→ **Dataset records**:
>>>
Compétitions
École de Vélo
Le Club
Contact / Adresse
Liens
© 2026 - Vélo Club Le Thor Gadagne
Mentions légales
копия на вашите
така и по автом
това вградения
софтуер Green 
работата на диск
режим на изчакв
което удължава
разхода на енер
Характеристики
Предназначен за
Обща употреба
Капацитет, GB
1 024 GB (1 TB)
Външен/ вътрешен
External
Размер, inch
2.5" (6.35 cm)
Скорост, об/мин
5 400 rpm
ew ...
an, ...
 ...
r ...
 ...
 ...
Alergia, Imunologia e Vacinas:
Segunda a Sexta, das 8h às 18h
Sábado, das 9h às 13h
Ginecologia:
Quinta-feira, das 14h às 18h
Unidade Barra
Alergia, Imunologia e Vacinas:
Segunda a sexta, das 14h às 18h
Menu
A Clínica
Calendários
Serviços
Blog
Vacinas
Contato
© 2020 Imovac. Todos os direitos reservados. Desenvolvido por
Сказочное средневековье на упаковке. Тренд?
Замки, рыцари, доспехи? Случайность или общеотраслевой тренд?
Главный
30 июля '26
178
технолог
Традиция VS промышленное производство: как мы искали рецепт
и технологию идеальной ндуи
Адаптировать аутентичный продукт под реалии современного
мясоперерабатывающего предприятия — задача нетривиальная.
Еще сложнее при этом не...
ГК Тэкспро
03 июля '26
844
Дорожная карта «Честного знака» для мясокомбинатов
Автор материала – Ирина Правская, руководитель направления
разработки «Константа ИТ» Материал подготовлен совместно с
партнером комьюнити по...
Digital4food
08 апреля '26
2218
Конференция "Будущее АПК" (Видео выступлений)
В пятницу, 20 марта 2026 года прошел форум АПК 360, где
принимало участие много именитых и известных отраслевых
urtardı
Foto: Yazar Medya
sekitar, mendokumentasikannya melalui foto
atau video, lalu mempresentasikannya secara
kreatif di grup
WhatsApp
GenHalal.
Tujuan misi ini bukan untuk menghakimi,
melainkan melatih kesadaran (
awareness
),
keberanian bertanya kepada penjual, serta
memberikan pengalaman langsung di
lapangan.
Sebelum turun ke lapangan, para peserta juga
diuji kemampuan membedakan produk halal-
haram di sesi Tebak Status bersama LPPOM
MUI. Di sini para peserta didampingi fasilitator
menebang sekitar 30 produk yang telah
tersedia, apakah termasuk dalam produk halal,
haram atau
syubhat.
<<<
→ **How to complete this task**:
Copy all the records again, replacing every "Blog" with "Notícias" and leaving everything else unchanged.

→ **Task response**:
Compétitions
École de Vélo
Le Club
Contact / Adresse
Liens
© 2026 - Vélo Club Le Thor Gadagne
Mentions légales
копия на вашите
така и по автом
това вградения
софтуер Green 
работата на диск
режим на изчакв
което удължава
разхода на енер
Характеристики
Предназначен за
Обща употреба
Капацитет, GB
1 024 GB (1 TB)
Външен/ вътрешен
External
Размер, inch
2.5" (6.35 cm)
Скорост, об/мин
5 400 rpm
ew ...
an, ...
 ...
r ...
 ...
 ...
Alergia, Imunologia e Vacinas:
Segunda a Sexta, das 8h às 18h
Sábado, das 9h às 13h
Ginecologia:
Quinta-feira, das 14h às 18h
Unidade Barra
Alergia, Imunologia e Vacinas:
Segunda a sexta, das 14h às 18h
Menu
A Clínica
Calendários
Serviços
Notícias
Vacinas
Contato
© 2020 Imovac. Todos os direitos reservados. Desenvolvido por
Сказочное средневековье на упаковке. Тренд?
Замки, рыцари, доспехи? Случайность или общеотраслевой тренд?
Главный
30 июля '26
178
технолог
Традиция VS промышленное производство: как мы искали рецепт
и технологию идеальной ндуи
Адаптировать аутентичный продукт под реалии современного
мясоперерабатывающего предприятия — задача нетривиальная.
Еще сложнее при этом не...
ГК Тэкспро
03 июля '26
844
Дорожная карта «Честного знака» для мясокомбинатов
Автор материала – Ирина Правская, руководитель направления
разработки «Константа ИТ» Материал подготовлен совместно с
партнером комьюнити по...
Digital4food
08 апреля '26
2218
Конференция "Будущее АПК" (Видео выступлений)
В пятницу, 20 марта 2026 года прошел форум АПК 360, где
принимало участие много именитых и известных отраслевых
urtardı
Foto: Yazar Medya
sekitar, mendokumentasikannya melalui foto
atau video, lalu mempresentasikannya secara
kreatif di grup
WhatsApp
GenHalal.
Tujuan misi ini bukan untuk menghakimi,
melainkan melatih kesadaran (
awareness
),
keberanian bertanya kepada penjual, serta
memberikan pengalaman langsung di
lapangan.
Sebelum turun ke lapangan, para peserta juga
diuji kemampuan membedakan produk halal-
haram di sesi Tebak Status bersama LPPOM
MUI. Di sini para peserta didampingi fasilitator
menebang sekitar 30 produk yang telah
tersedia, apakah termasuk dalam produk halal,
haram atau
syubhat.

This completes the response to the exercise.